What standard DRAM solves: Capacity at reasonable cost. Servers can carry terabytes of DDR5. Laptops can carry 128 GB of LPDDR5X. It is affordable, mature, and everywhere.

What standard DRAM cannot solve: feeding modern AI accelerators fast enough. A high-end DDR5 server delivers only a fraction of the bandwidth required by top GPUs. An H100 needs about 3.35 TB/s of memory bandwidth, and a B200 needs roughly 8 TB/s. Standard DRAM falls well short.

That bandwidth ceiling is precisely the problem that HBM was invented to fix.

HBM: The Tier That Runs AI

HBM is still DRAM, but it is packaged very differently from conventional memory. Instead of sitting farther away on the motherboard, HBM is placed close to the GPU in the same package and linked through advanced silicon interconnects. That physical arrangement is what gives it such a large bandwidth advantage.

It’s a very simple idea, actually: shorten the distance and widen the data path.

HBM shortens the path by moving memory close to the processor. It widens the path by giving each memory stack a very large interface, commonly 1,024 bits per stack in HBM3 and HBM3E. HBM4 doubles that to 2,048 I/Os, pushing bandwidth even further. By comparison, a standard DDR5 memory channel is 64 bits wide.

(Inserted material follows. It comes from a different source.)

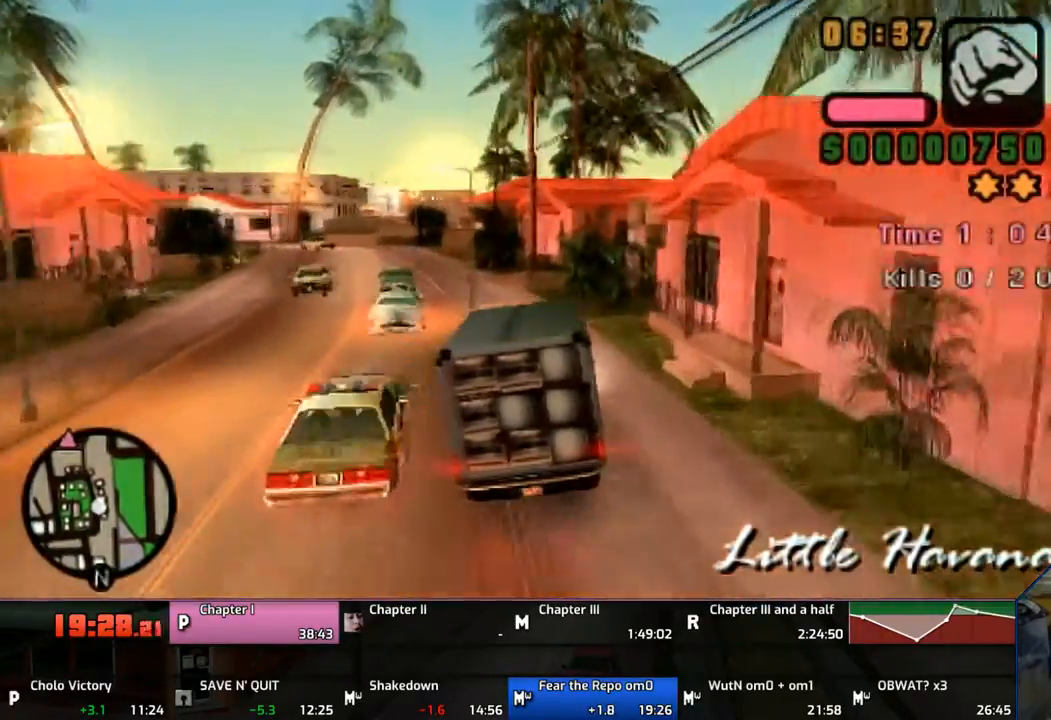
{"buttons": ["CROSS"], "left_stick": "left", "right_stick": "center", "events": [[33, "left_stick", "center"], [167, "left_stick", "left"], [217, "left_stick", "center"], [333, "left_stick", "left"]]}
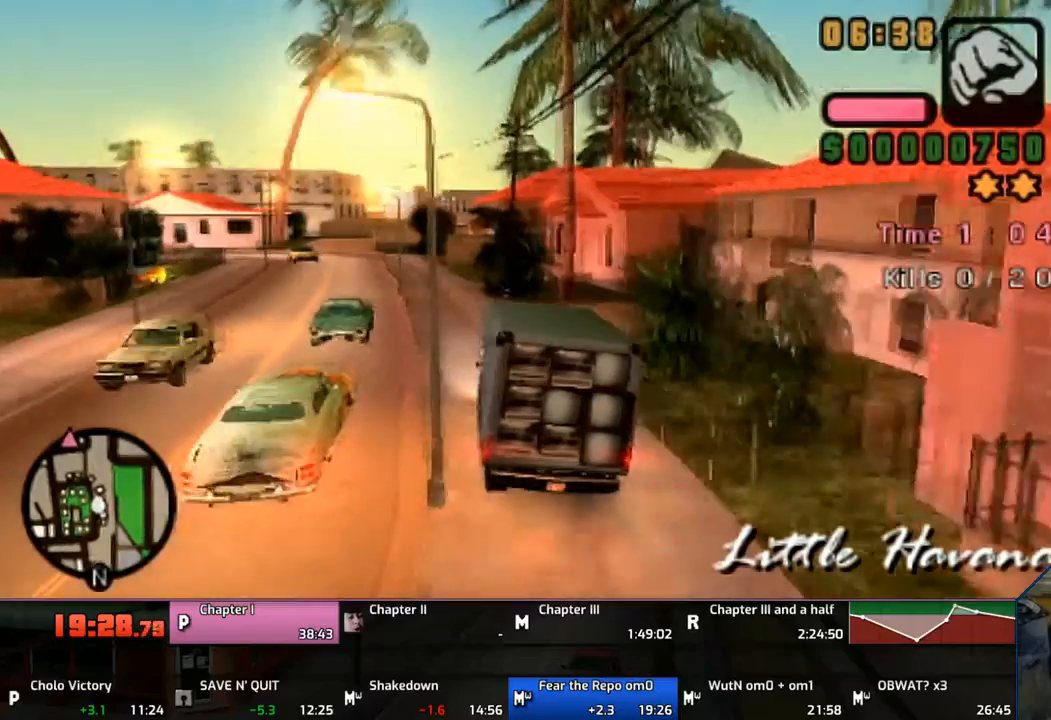
{"buttons": ["CROSS"], "left_stick": "right", "right_stick": "center", "events": [[167, "left_stick", "center"], [267, "left_stick", "left"], [417, "left_stick", "right"]]}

The silicon interposer is what makes those extremely wide, dense, short-range connections practical.

HBM also goes vertical. Multiple DRAM dies are stacked on top of one another and connected with through-silicon vias, or TSVs, which act like elevator shafts running through a skyscraper, letting every floor communicate directly. TSVs are challenging to manufacture. Current HBM products commonly use 8-high and 12-high stacks.

The result is a huge jump in bandwidth. A single HBM3E stack can deliver roughly 1 TB/s, while a B200-class GPU reaches up to 8 TB/s of total HBM bandwidth. That is how HBM pushes past the memory wall: by changing how DRAM is arranged and connected.

Why AI Pulled HBM Into the Center

HBM existed before the AI boom. It was originally built for graphics and high-performance computing. But large language models turned it from a specialized memory technology into a critical part of modern AI systems.

The reason is simple: serving large models is often limited by how fast data can move from memory to the chip.

When a model generates text, it has to repeatedly pull its weights from memory to produce each new token. For a 70B model in FP16, that means working with roughly 140 GB of model weights again and again during inference. In many cases, the speed of output depends less on raw compute and more on how quickly memory can feed the processor.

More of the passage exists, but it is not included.